Page web:
Comédie de Yasmina Reza, mise en scène de Patrice Kerbrat, avec Pierre Arditi, Fabrice Luchini et Pierre Vaneck. Avec "Art", Yasmina Reza signe une comédie de moeurs sur le théme des petits règlements de comptes entre amis et des jeux de pouvoir ressortant au genre florissant du théâtre de boulevard sociostyle registre "bobo" des années 1990.
Mais, tel l'arbre qui cache la forêt, sous la trompeuse apparence d'anecdotisme tendance, elle épingle, tel le fabuliste, ni dans la stigmatisation réflexive ni dans le psychologisme, ce qu'elle considère comme le travers majeur de l'homme contemporain, celui du délitement consensuel au nom de la convivialité préservée.
Et elle concocte, sur fond de satire de l'art abstrait, une comédie aussi jubilatoire que fine et cruelle sur le mensonge et l'hypocrisie qui caractérisent l'art de la sociabilité et elle en twiste le dénouement logiquement tragique au terme d'une partition qui fait la part belle à la théâtralité en usant de toutes les genres textuels, de l'aparté au dialogue, dont certains propices à de beaux numéros d'acteur. Celle-ci met aux prises dans le pandémonium trouble des liens amicaux de longue date, trois hommes dont les egos sont soudainement malmenés par le jeu de la vérité/franchise à l'occasion d'un épiphénomène.
Serge, dont l'achat à un prix exorbitant d'un tableau, un monochrome blanc d'un artiste réputé, déclenche les fulminations de son ami Marc, enfermé dans ses humanités classiques, qui voit dans cette acquisition non seulement "une merde blanche" mais une posture d'esthète révélant un inacceptable snobisme qui le déçoivent et un désaveu personnel de valeurs qu'il pensait partagées.

Extraits du matériel:
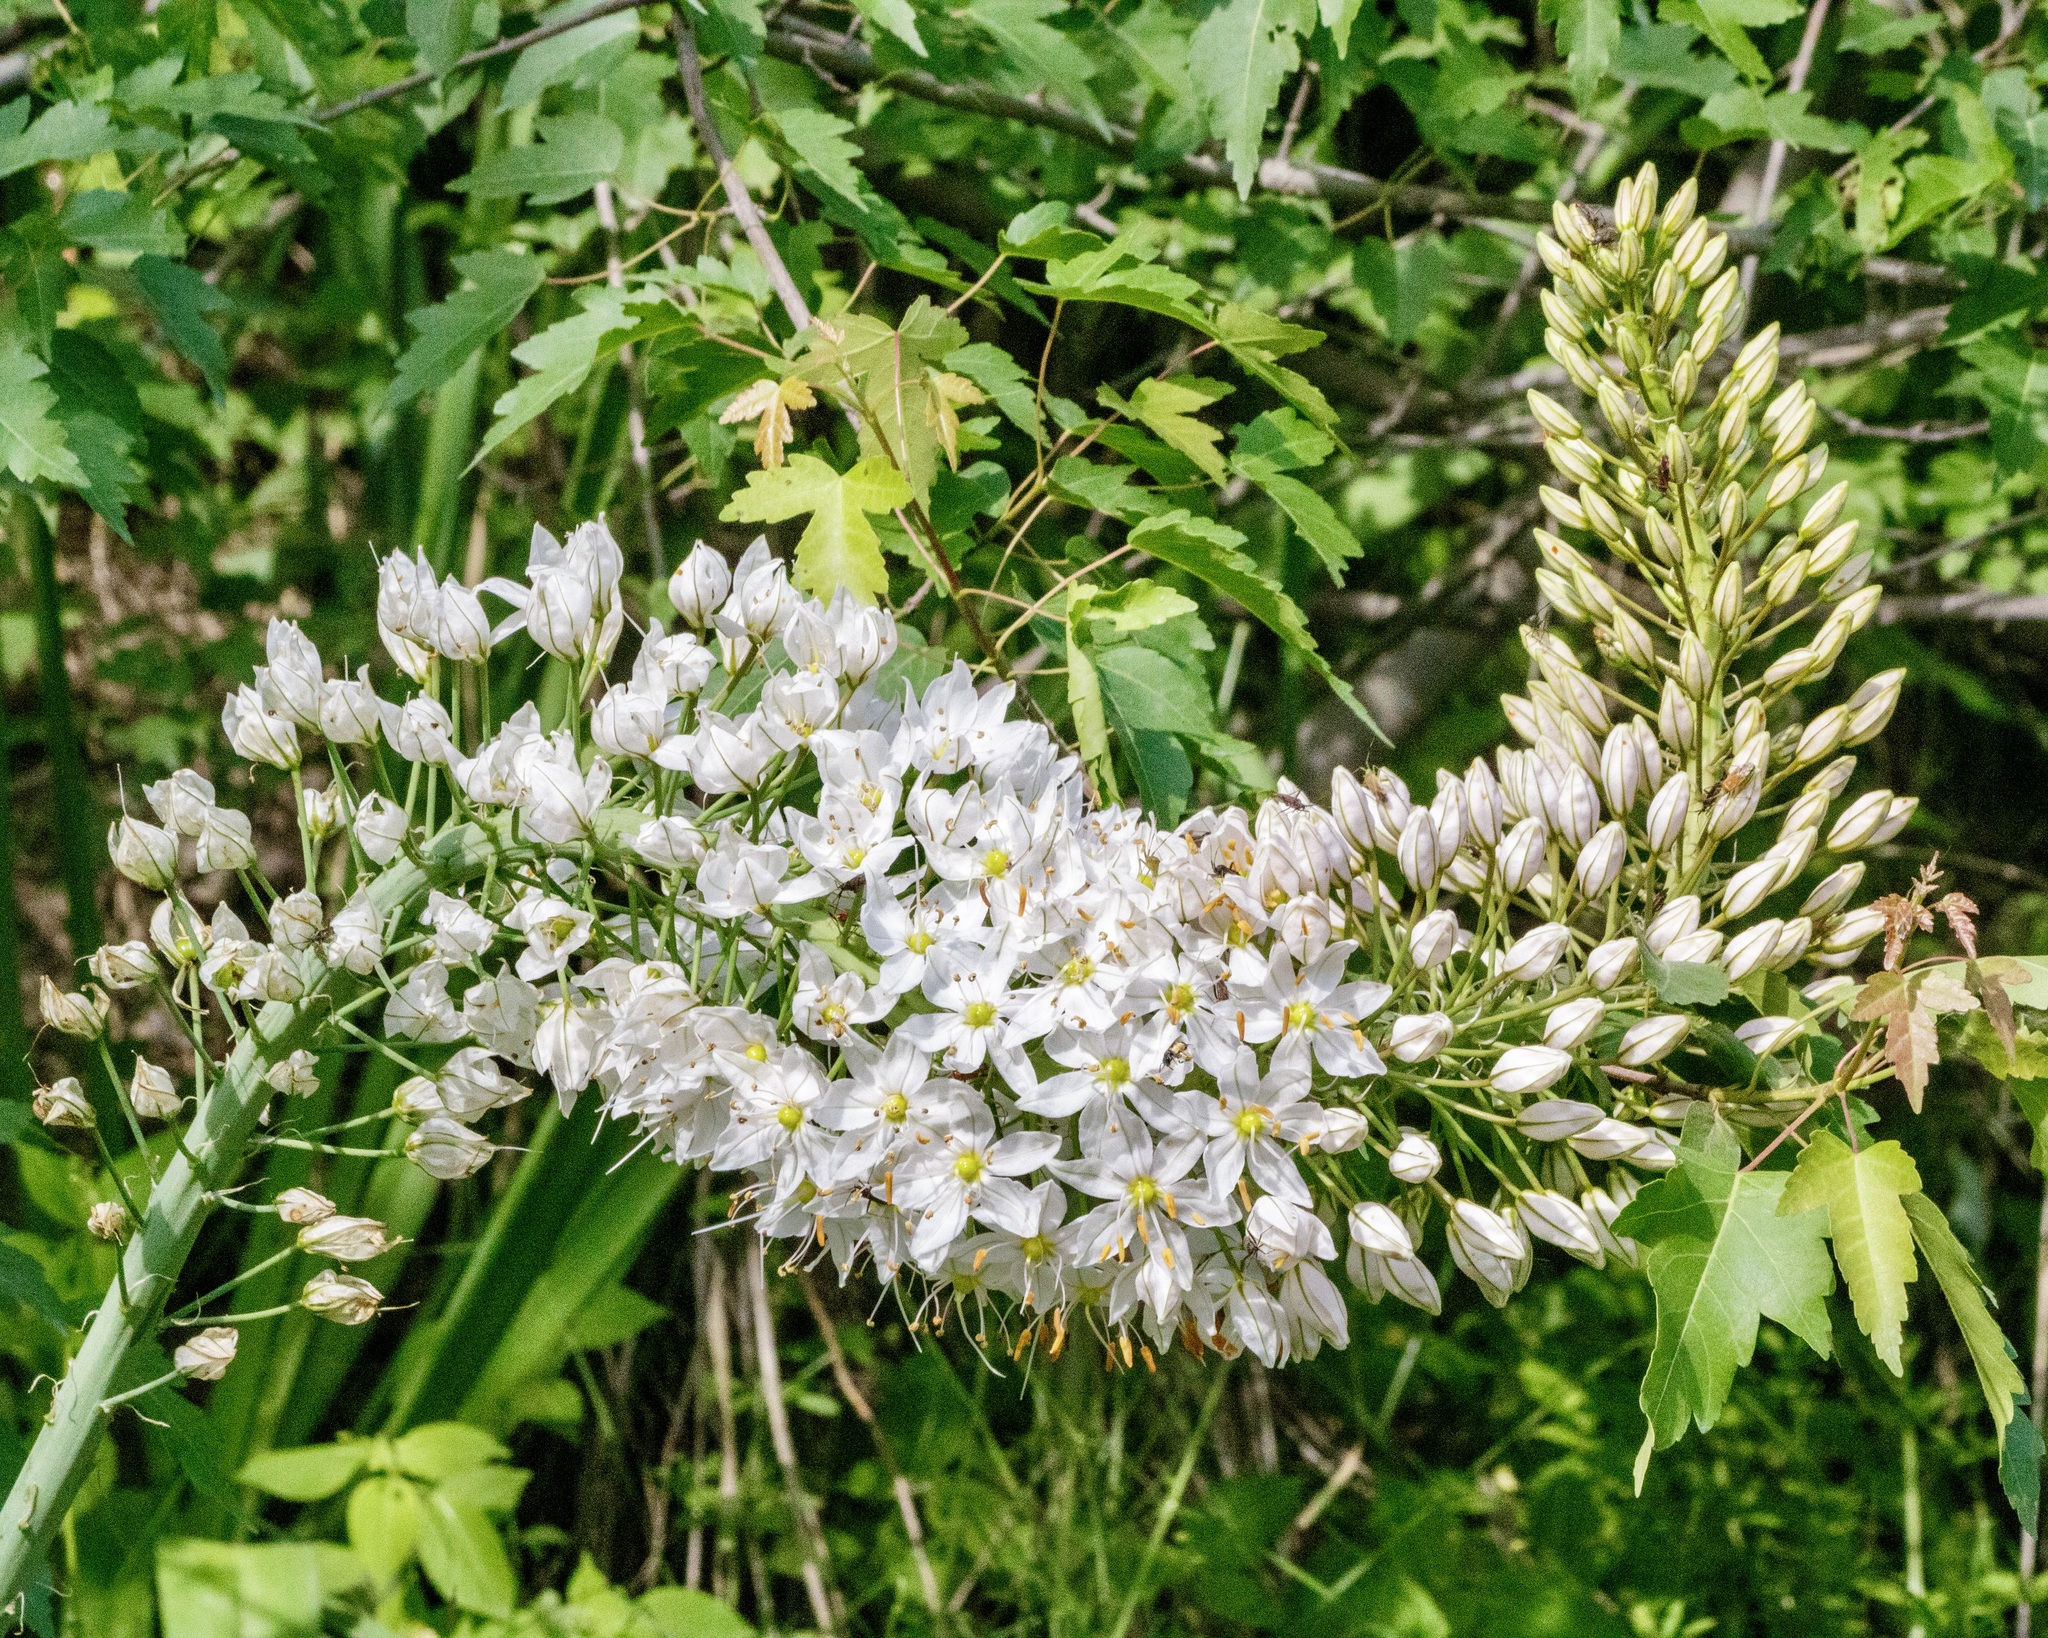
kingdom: Plantae
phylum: Tracheophyta
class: Liliopsida
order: Asparagales
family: Asphodelaceae
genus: Eremurus
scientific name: Eremurus robustus
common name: Foxtail lily
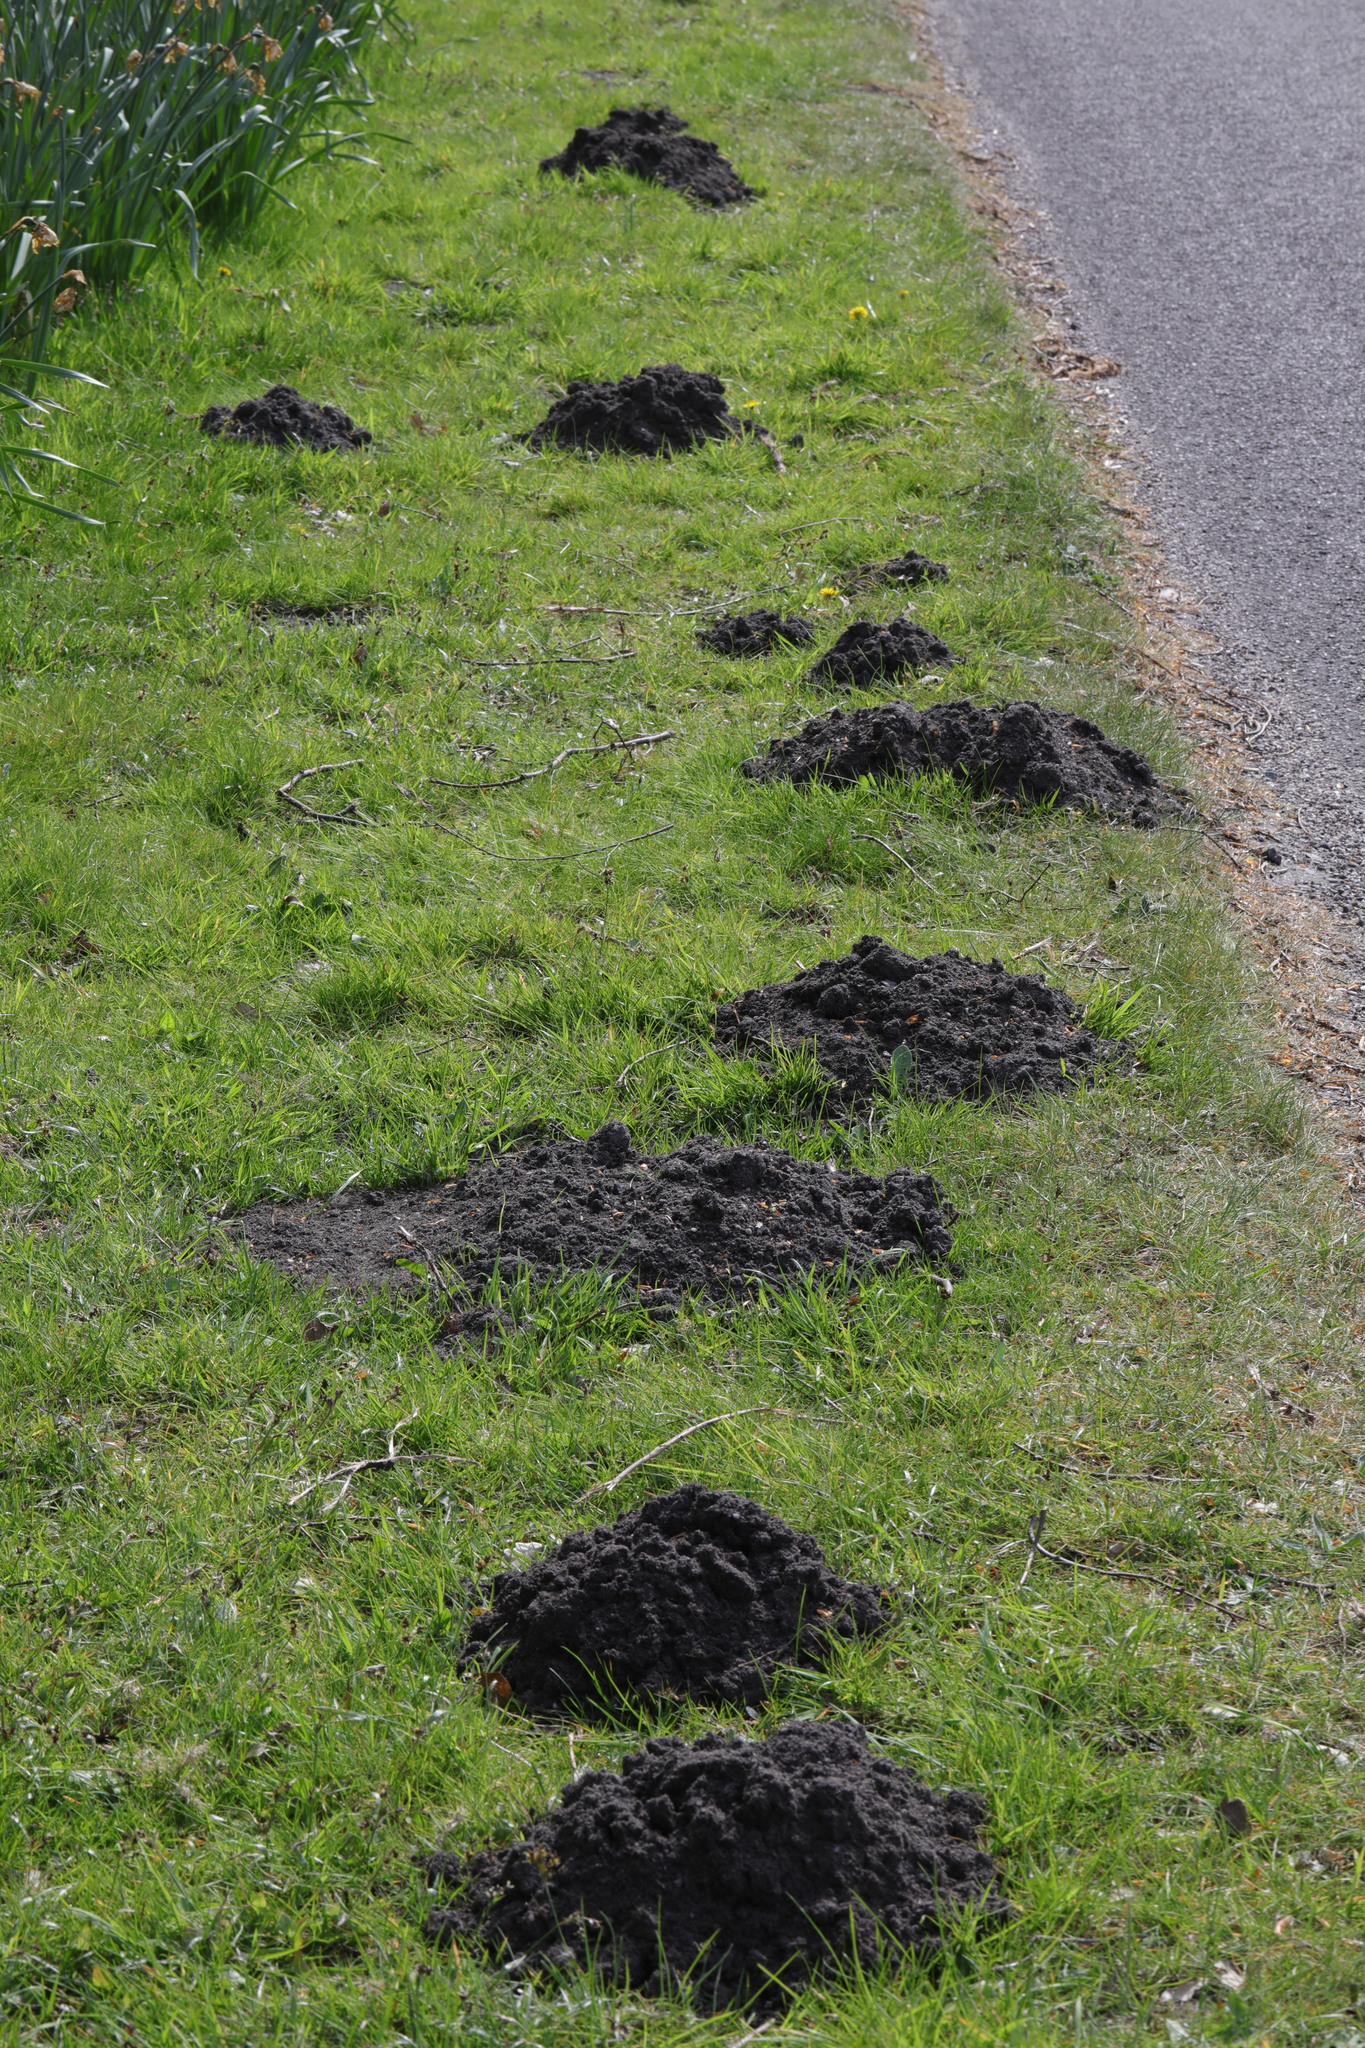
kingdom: Animalia
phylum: Chordata
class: Mammalia
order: Soricomorpha
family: Talpidae
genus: Talpa
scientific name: Talpa europaea
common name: European mole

Consigne: Traduisez en anglais cette phrase de la critique de la pièce « Art » : « Avec "Art", Yasmina Reza signe une comédie de moeurs sur le théme des petits règlements de comptes entre amis et des jeux de pouvoir ressortant au genre florissant du théâtre de boulevard sociostyle registre "bobo" des années 1990. »

Corrigé: With "Art," Yasmina Reza delivers a comedy of manners on the theme of petty score-settling among friends and power games, belonging to the thriving genre of 1990s sociological boulevard theater in the "bobo" vein.